*** Opening MATERIAL PROVIDED ***

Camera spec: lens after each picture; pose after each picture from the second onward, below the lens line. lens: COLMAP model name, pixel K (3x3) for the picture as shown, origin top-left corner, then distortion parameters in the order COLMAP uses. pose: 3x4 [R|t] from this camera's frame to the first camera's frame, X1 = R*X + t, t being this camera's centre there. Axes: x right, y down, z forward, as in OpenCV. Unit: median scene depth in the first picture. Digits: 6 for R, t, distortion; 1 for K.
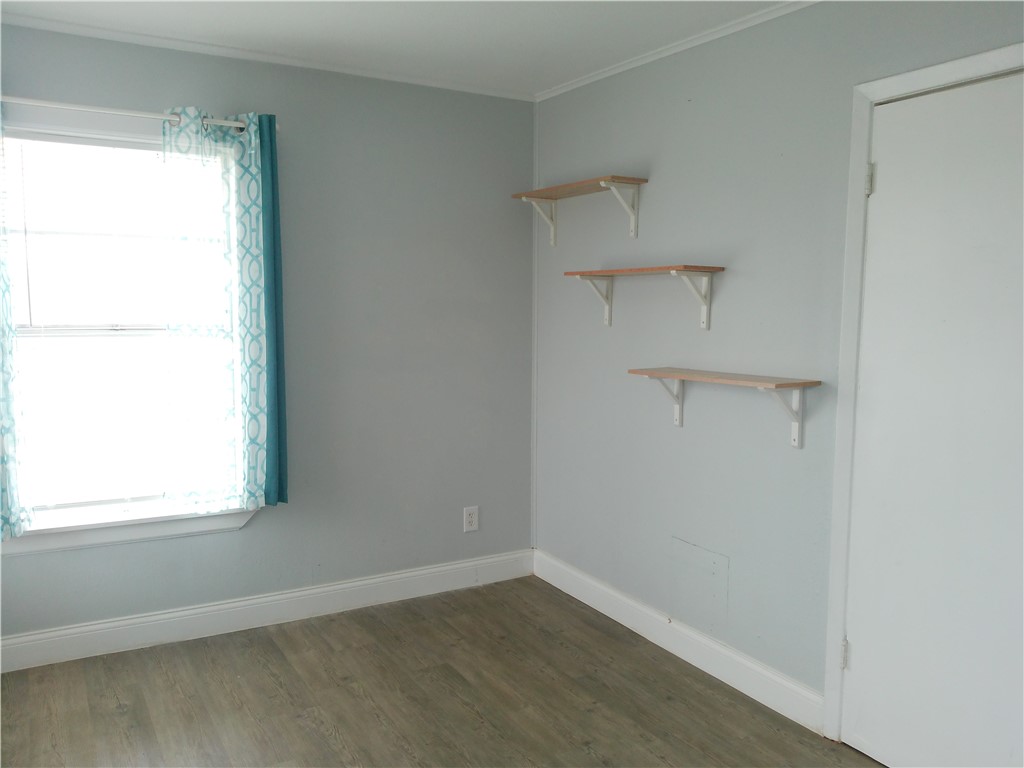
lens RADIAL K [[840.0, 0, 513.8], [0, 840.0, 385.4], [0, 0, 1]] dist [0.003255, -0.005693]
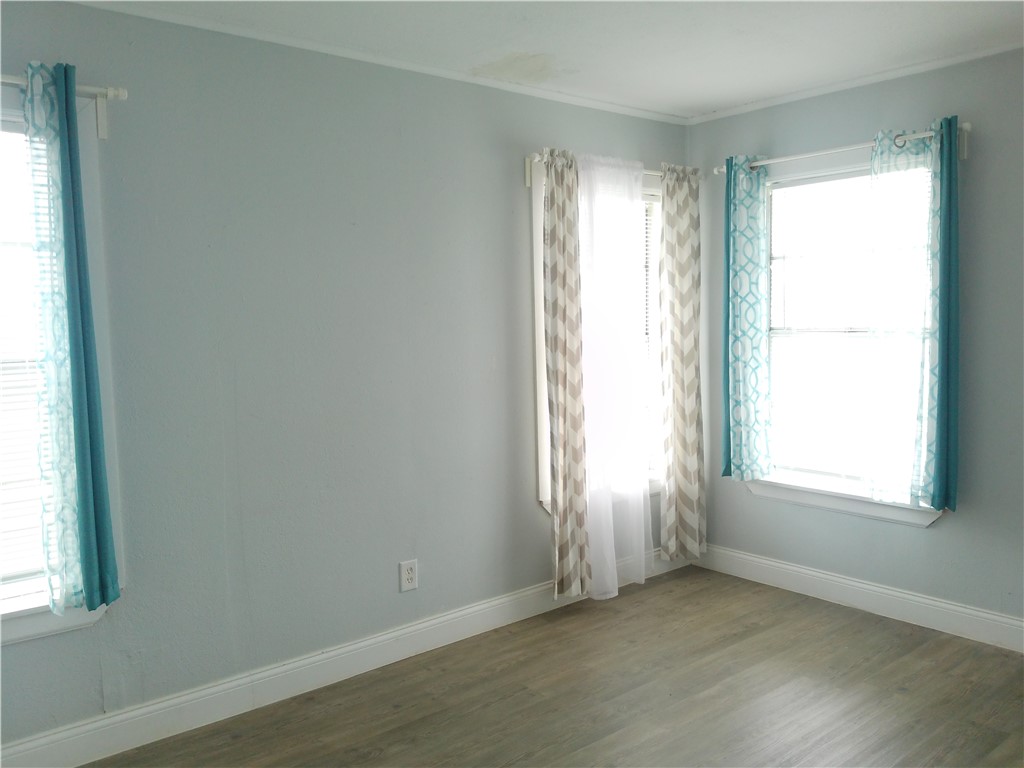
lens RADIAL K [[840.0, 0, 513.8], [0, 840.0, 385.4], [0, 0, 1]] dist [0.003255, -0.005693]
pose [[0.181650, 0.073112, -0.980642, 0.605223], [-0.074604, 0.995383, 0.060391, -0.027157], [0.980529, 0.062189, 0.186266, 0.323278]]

*** Closing MATERIAL PROVIDED ***
*** Opening MATERIAL PROVIDED ***

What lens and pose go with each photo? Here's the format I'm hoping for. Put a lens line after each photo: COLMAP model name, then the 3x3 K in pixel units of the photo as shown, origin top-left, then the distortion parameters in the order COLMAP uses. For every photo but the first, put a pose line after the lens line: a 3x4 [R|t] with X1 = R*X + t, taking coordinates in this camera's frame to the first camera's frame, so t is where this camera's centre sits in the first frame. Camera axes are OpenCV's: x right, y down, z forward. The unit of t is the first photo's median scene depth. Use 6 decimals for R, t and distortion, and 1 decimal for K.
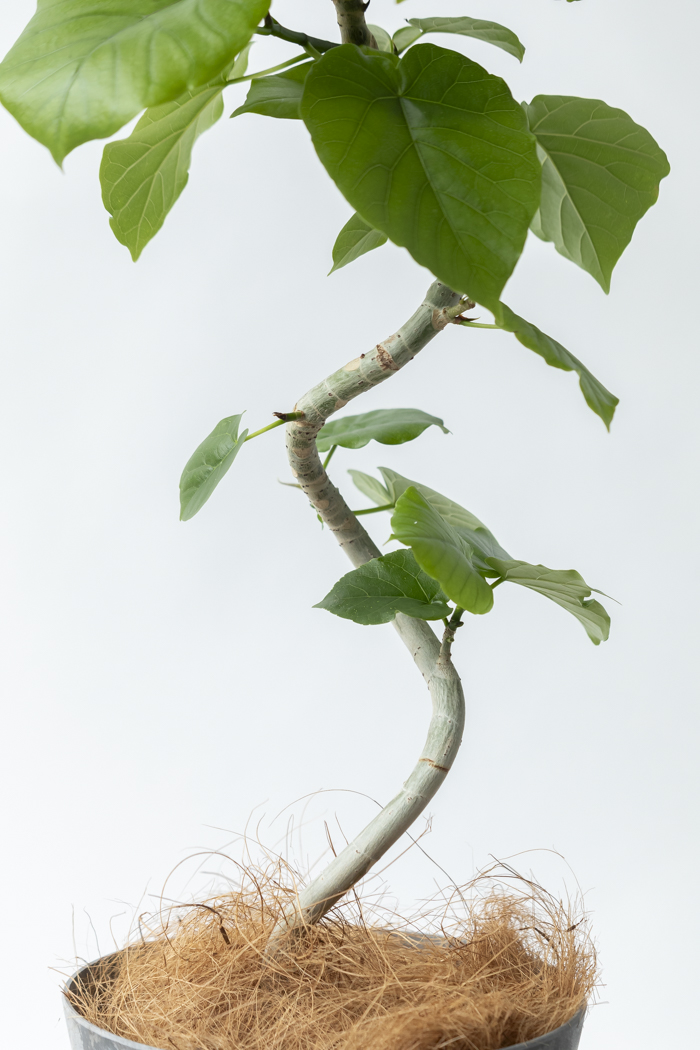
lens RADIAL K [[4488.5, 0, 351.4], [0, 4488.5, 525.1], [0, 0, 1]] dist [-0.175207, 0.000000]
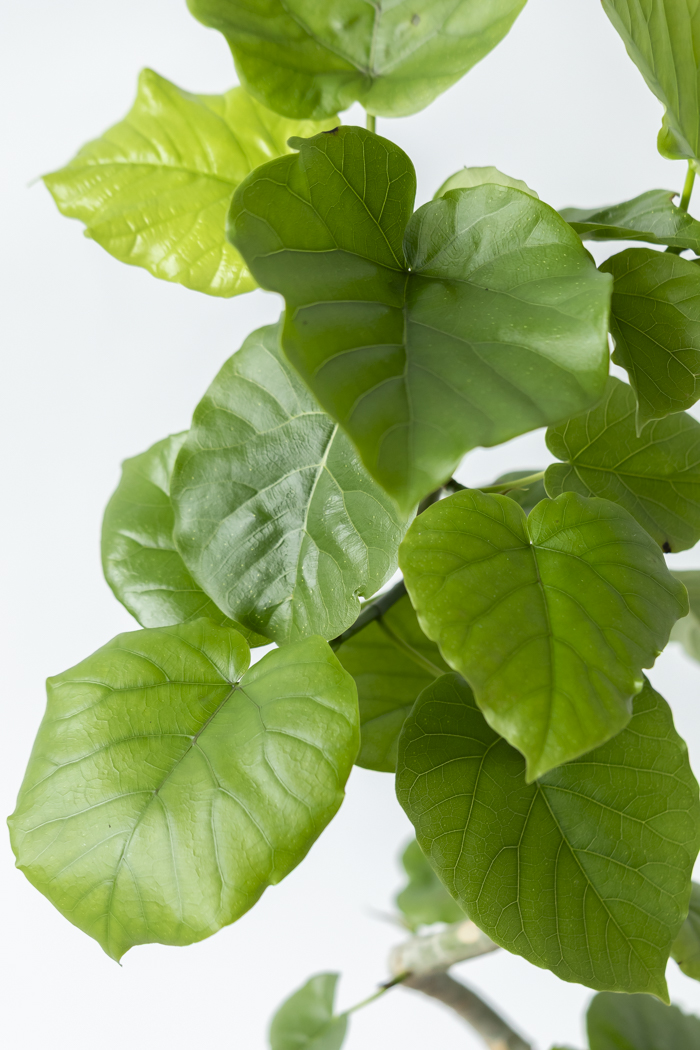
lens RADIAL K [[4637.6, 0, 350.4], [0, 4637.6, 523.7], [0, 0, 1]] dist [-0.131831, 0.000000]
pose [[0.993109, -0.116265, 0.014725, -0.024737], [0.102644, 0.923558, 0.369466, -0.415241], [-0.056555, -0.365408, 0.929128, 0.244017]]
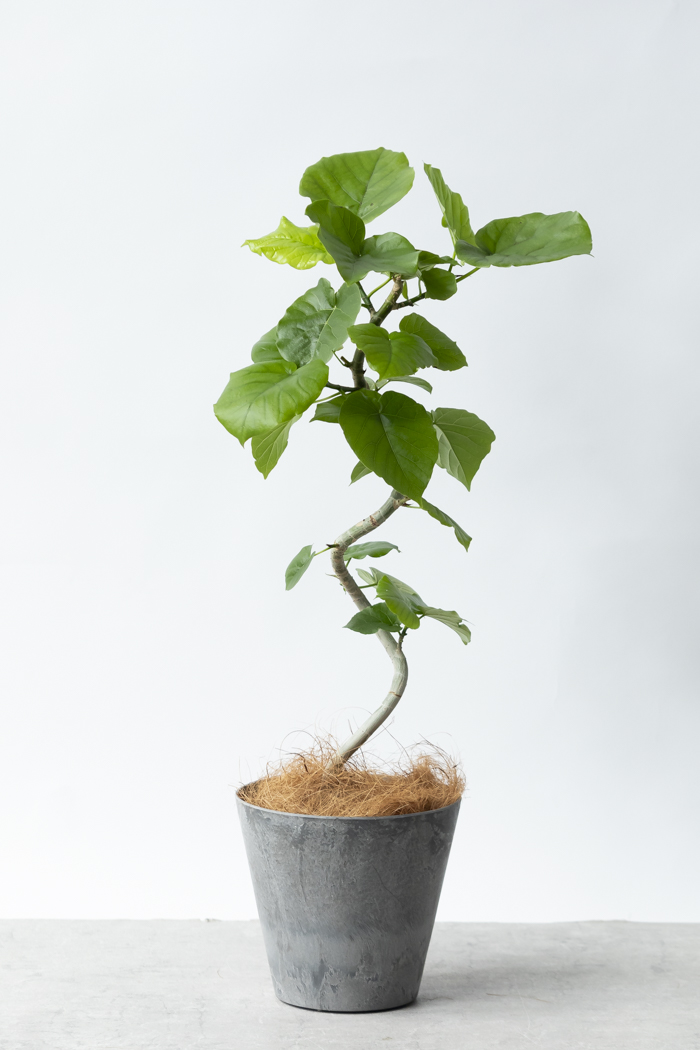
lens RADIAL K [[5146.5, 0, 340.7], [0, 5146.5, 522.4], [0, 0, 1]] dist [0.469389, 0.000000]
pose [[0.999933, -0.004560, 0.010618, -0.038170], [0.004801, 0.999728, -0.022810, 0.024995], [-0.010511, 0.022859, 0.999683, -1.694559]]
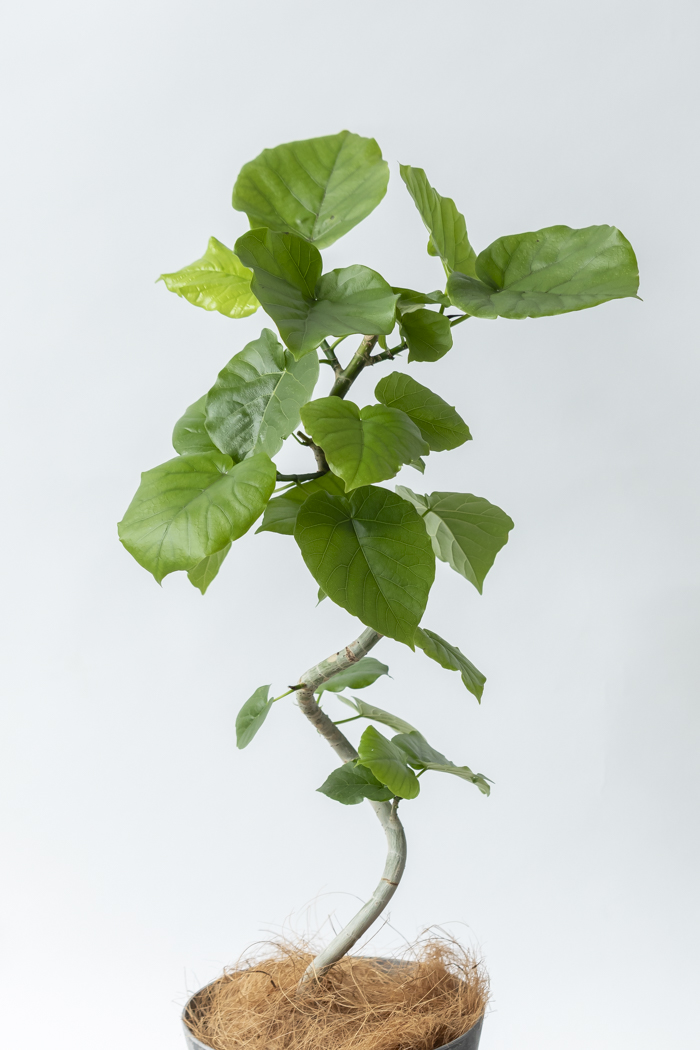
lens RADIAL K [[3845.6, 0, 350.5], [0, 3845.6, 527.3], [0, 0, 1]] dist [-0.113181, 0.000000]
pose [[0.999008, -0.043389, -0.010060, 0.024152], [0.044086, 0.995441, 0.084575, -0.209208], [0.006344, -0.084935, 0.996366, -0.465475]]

*** Closing MATERIAL PROVIDED ***

ACTION ITEM: Reproduce verbatim the part of the rows above that opens with the line containing "Camera spec: lens" and closes with the line containing "0.062189, 0.186266, 0.323278]]", including both of those lines. Leave the pictures out of your answer.

SOLVED EXERCISE:
Camera spec: lens after each picture; pose after each picture from the second onward, below the lens line. lens: COLMAP model name, pixel K (3x3) for the picture as shown, origin top-left corner, then distortion parameters in the order COLMAP uses. pose: 3x4 [R|t] from this camera's frame to the first camera's frame, X1 = R*X + t, t being this camera's centre there. Axes: x right, y down, z forward, as in OpenCV. Unit: median scene depth in the first picture. Digits: 6 for R, t, distortion; 1 for K.
lens RADIAL K [[840.0, 0, 513.8], [0, 840.0, 385.4], [0, 0, 1]] dist [0.003255, -0.005693]
lens RADIAL K [[840.0, 0, 513.8], [0, 840.0, 385.4], [0, 0, 1]] dist [0.003255, -0.005693]
pose [[0.181650, 0.073112, -0.980642, 0.605223], [-0.074604, 0.995383, 0.060391, -0.027157], [0.980529, 0.062189, 0.186266, 0.323278]]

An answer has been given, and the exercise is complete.